• _Stored data_:
= = =

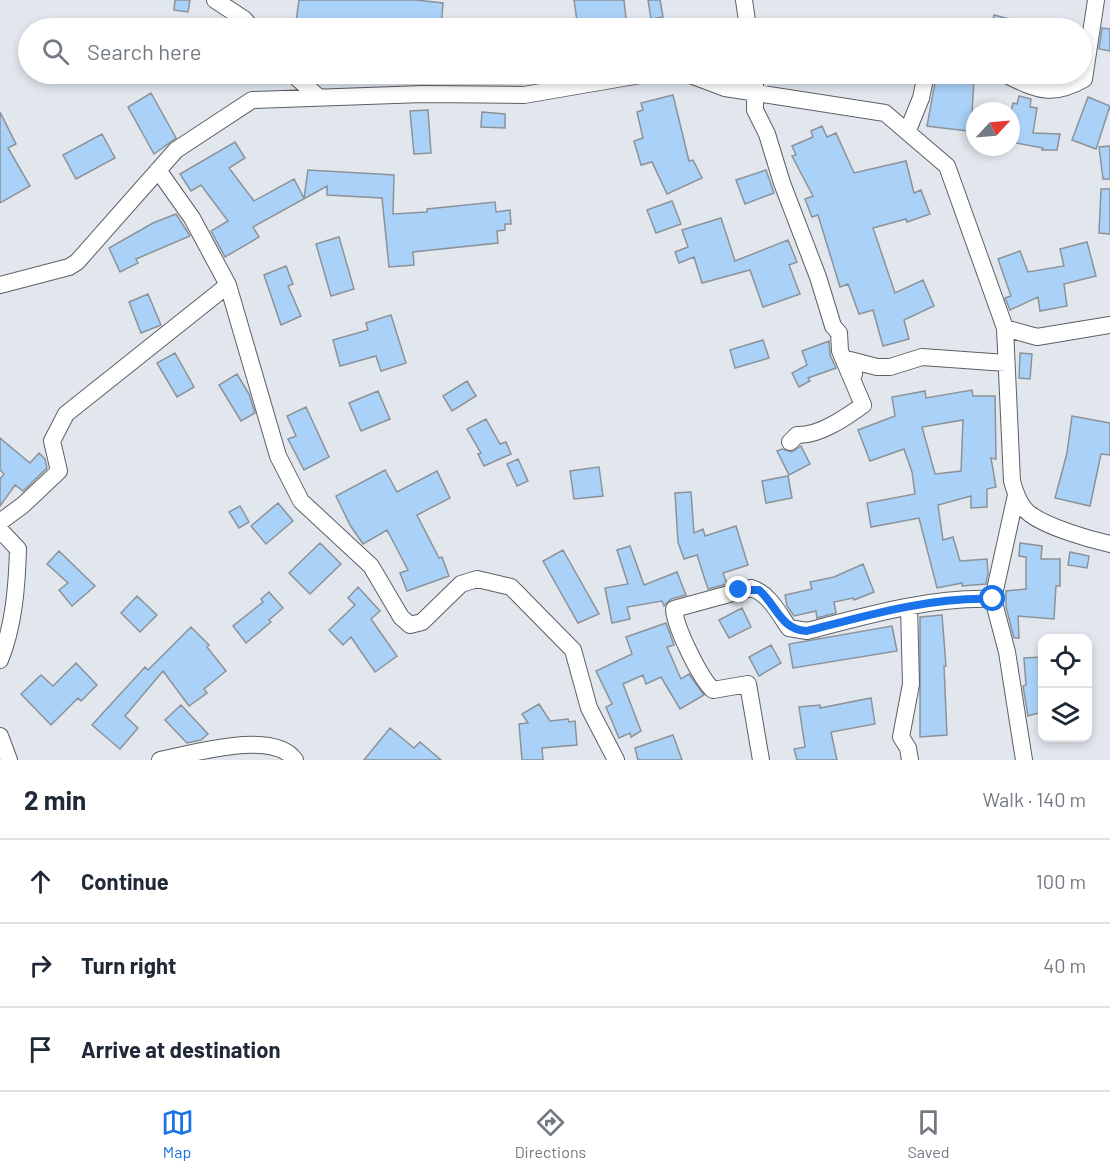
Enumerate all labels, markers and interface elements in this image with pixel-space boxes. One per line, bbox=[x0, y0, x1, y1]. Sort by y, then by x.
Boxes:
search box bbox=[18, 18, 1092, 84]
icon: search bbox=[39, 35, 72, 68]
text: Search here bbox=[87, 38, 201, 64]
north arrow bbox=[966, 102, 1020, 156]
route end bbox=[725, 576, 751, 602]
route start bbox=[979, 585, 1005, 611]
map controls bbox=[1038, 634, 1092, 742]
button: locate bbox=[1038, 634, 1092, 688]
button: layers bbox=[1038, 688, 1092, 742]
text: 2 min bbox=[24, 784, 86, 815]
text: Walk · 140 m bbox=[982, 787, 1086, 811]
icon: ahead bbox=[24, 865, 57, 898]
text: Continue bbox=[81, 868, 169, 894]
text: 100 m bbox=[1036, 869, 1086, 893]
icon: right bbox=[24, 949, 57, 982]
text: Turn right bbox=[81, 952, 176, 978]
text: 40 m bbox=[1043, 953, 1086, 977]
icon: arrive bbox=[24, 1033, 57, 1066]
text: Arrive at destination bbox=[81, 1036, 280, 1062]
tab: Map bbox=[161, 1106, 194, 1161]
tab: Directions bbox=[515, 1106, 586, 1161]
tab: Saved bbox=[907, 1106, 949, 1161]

= = =

• _Prompt_: Write every record out again exactly as written. Pictures don't belong in the copy.

• _Answer section_:
Enumerate all labels, markers and interface elements in this image with pixel-space boxes. One per line, bbox=[x0, y0, x1, y1]. Sort by y, then by x.
Boxes:
search box bbox=[18, 18, 1092, 84]
icon: search bbox=[39, 35, 72, 68]
text: Search here bbox=[87, 38, 201, 64]
north arrow bbox=[966, 102, 1020, 156]
route end bbox=[725, 576, 751, 602]
route start bbox=[979, 585, 1005, 611]
map controls bbox=[1038, 634, 1092, 742]
button: locate bbox=[1038, 634, 1092, 688]
button: layers bbox=[1038, 688, 1092, 742]
text: 2 min bbox=[24, 784, 86, 815]
text: Walk · 140 m bbox=[982, 787, 1086, 811]
icon: ahead bbox=[24, 865, 57, 898]
text: Continue bbox=[81, 868, 169, 894]
text: 100 m bbox=[1036, 869, 1086, 893]
icon: right bbox=[24, 949, 57, 982]
text: Turn right bbox=[81, 952, 176, 978]
text: 40 m bbox=[1043, 953, 1086, 977]
icon: arrive bbox=[24, 1033, 57, 1066]
text: Arrive at destination bbox=[81, 1036, 280, 1062]
tab: Map bbox=[161, 1106, 194, 1161]
tab: Directions bbox=[515, 1106, 586, 1161]
tab: Saved bbox=[907, 1106, 949, 1161]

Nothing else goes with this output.